Pour autant, l’action de la majorité n’apparaît pas comme la seule explication à l’amélioration du « sentiment démocratique » depuis 2016 :

  • D’une part car pour les deux tiers des Français (66 %) la recomposition politique et le renouvellement des élus s’explique surtout par « le rejet des partis traditionnels et des personnalités politiques qui étaient au pouvoir », davantage que par « l’adhésion à de nouvelles formations et de nouvelles personnalités politiques ». Une opinion amenant à penser que cette recomposition est donc davantage le fait des citoyens eux-mêmes que de leurs (nouveaux) gouvernants.
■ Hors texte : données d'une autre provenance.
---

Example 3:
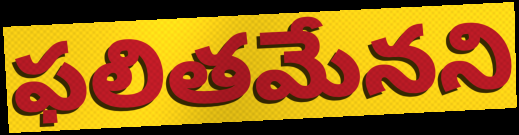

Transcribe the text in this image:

ఫలితమేనని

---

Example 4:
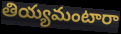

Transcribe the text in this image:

తియ్యమంటారా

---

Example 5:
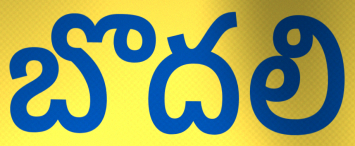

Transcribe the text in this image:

Et donc que, pour beaucoup d’entre eux, la démocratie va d’autant mieux qu’ils ont pu – par leur vote – apporter la preuve qu’ils pouvaient changer radicalement la vie politique.
  • D’autre part, on remarque que cette recomposition politique, saluée sur le plan du renouveau démocratique (à travers un renouvellement perçu des idées, des profils, des pratiques) ne permet pas pour autant aux citoyens de se sentir mieux représentés : seule une minorité d’entre eux (39 %) se sent mieux représentée à l’Assemblée nationale, contre 48 % d’un avis contraire. Un renouvellement bienvenu, donc, mais insuffisant.
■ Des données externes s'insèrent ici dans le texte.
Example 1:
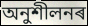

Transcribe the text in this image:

অনুশীলনৰ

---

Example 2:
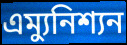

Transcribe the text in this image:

এম্যুনিশ্যন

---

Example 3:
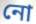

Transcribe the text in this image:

নো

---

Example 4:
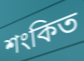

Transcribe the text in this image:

শংকিত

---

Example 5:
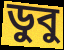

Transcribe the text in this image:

ডুবু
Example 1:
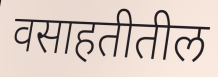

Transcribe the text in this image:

वसाहतीतील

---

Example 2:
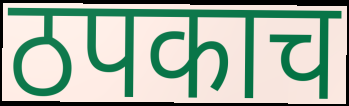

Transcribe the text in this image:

ठपकाच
Au-delà des réformes institutionnelles, le souhait d’une démocratie citoyenne

En guise de vœux et de résolutions pour 2018, ceux du Président de la République prévoient un nouveau chantier de réformes institutionnelles, auxquelles l’opinion publique est aujourd’hui très largement favorable, qu’il s’agisse de la limitation du nombre de parlementaires (79 %) et du nombre de mandats dans le temps (70 %), ou encore l’introduction d’une dose de proportionnelle aux élections législatives (65 %).

Mais les Français interrogés dans notre étude mettent aussi en avant d’autres souhaits, comme la possibilité d’exprimer plus directement leurs attentes et leurs voix. Non pas par une multiplication des élections, comme des Primaires ou des référendums, qui apparaissent plutôt en recul. Mais plutôt par la possibilité de s’exprimer directement sur les thématiques qui les intéressent, et donc interpeller leurs représentants lorsque cela leur semble nécessaire. Ainsi, la possibilité d’ « obliger les élus à débattre d’un sujet ou à étudier une proposition de loi si une pétition a recueilli un nombre très important de signatures » arrive en tête des réformes attendues, avec 77 % des Français jugeant une telle réforme « utile à la démocratie » et même 71 % « importante pour eux-mêmes ».
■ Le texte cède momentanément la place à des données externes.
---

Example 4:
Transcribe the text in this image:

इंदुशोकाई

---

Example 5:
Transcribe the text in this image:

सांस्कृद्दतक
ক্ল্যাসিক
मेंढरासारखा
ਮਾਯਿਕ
Pour une démocratie plus directe, en quelque sorte, sans être pour autant plébiscitaire.

Des attentes symptomatiques d’une certaine crise de la représentativité, comme de la nécessité d’adapter notre système démocratique à une vie politique nouvelle, où les citoyens s’expriment sans intermédiaire (via le digital notamment), où les fidélités politiques comme les clivages ne sont plus gravées dans le marbre, et où – enfin – le citoyen revient au centre du système démocratique. Tel est finalement l’enseignement majeur de 2017, cette année électorale inédite au cours de laquelle les citoyens auront réussi à changer les règles de la vie politique française.